Tuesday, January 20, 2009

My Reaction to Inauguration 2009

By Tony Mazur

History was made today in America. Scratch that. Around the world. Change had occurred, and not just because a new administration is taking over. It seemed like patriotism had returned for the time being. While the day seemed like a joyous occasion, I have a couple of issues with the media and the American people.

On T-shirts, hats, and bumper stickers across Spencer's locations throughout the nation, we've seen the slogan "1/20/09: Bush's Last Day" prominently displayed. I understand that the citizens may be exhausted after eight years of the same president, but I was absolutely disgusted with what I heard on television. Instead of respecting the fact that this was George W. Bush's last hoorah, onlookers heckled the former president and the former first lady, along with Dick Cheney and his wife, with "boos" and other juvenile chants.

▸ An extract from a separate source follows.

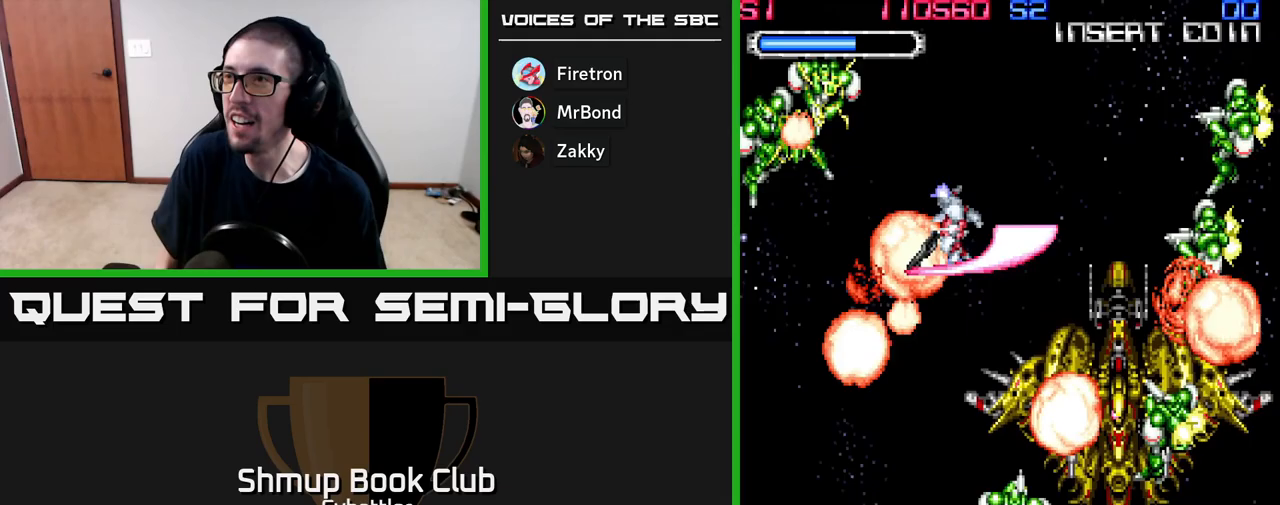
{"buttons": ["DPAD_RIGHT"], "right_stick": "center", "events": [[33, "X", "down"], [83, "DPAD_RIGHT", "down"], [133, "DPAD_UP", "up"], [133, "X", "up"], [233, "X", "down"], [300, "X", "up"], [383, "X", "down"], [467, "X", "up"]]}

Another thing that annoyed me occurred all day. This phony patriotism has all of a sudden popped up. People who would usually stand silent during "The Star-Spangled Banner" were joining arms and belting out the National Anthem, with tears streaming down their faces. Why, out of nowhere, did you start to feel a sense of pride in our nation? You didn't before. What's the reason? Because your president is black? Because it's not a Republican?

My biggest issue of the day was the fact that I felt left out. As the rest of the country unites (or at least that's what the media would like you to think), I feel like an alien. I shouldn't feel this way, but I do. I have pride in my country and I hope for the best in each and every one of us, but I don't feel included with all of this "change" and "hope" that is going around.

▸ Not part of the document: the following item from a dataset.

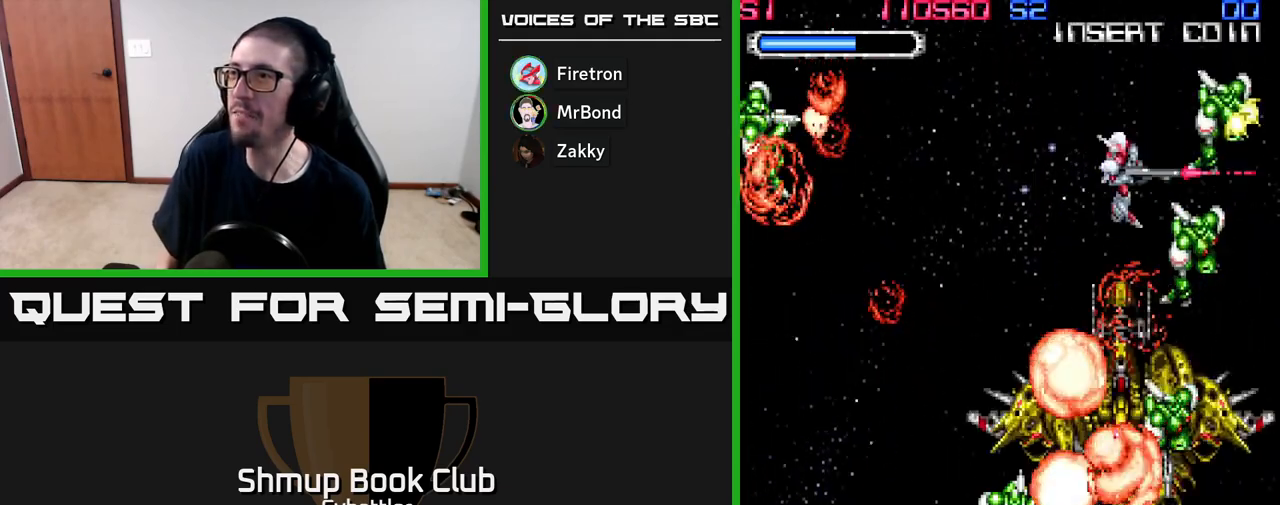
{"buttons": ["X", "DPAD_DOWN", "DPAD_LEFT"], "right_stick": "center", "events": [[33, "X", "down"], [117, "X", "up"], [150, "DPAD_DOWN", "down"], [150, "DPAD_RIGHT", "up"], [167, "X", "down"], [217, "DPAD_LEFT", "down"], [267, "X", "up"], [333, "X", "down"], [433, "X", "up"], [500, "X", "down"]]}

I'm not sure if anyone caught this, but I was offended by the majority of Reverend Joseph Lowery's benediction. I found it to be incredibly racist and by no means acceptable for any inauguration. Listen in at 4:46. He may be representing race in a humorous light, but it was a completely irrelevant statement for 2009. At 5:03 in the video below, Lowery tells the "whites to embrace what's right". I found that to be racist because many white people do embrace what is right. I believe it was another shot at whitey for keeping the poor minorities down. What a scumbag.

By the way, did EVERY black person in America vote for Obama? By watching the newscasts, it seemed like the entire black population voted him in there. Judge not by the color of one's skin? Give me a break.

What has really touched a nerve with me is the amount of people calling ME unpatriotic. I received a message from a friend of mine who accused me of being hateful. I mentioned sarcastically via Facebook that I cannot wait for four more years of biased media coverage and speeches that lack substance. Here is the response verbatim:

"hey, quit complainin and have faith in this country, cant change whats happened so you need to support him, even if he isnt your guy and hope he helps change things around a lil"

I'll be honest. I have pride in the country itself, but I do not trust or respect both the government and the American people. I don't feel united. I feel secluded. I hope President Obama follows through with his promises, although I do not think it's going to happen.

All in all, Inauguration Day 2009, for me, was boring. So was 2004, 2000, 1996, 1992, etc. Today was the icing on the Obama butt-kissing festival. But I'm not going to whine and complain like the liberals did for the last eight years. For the next four years, I will support the office of the president, but I will certainly not see eye-to-eye with Mr. Obama.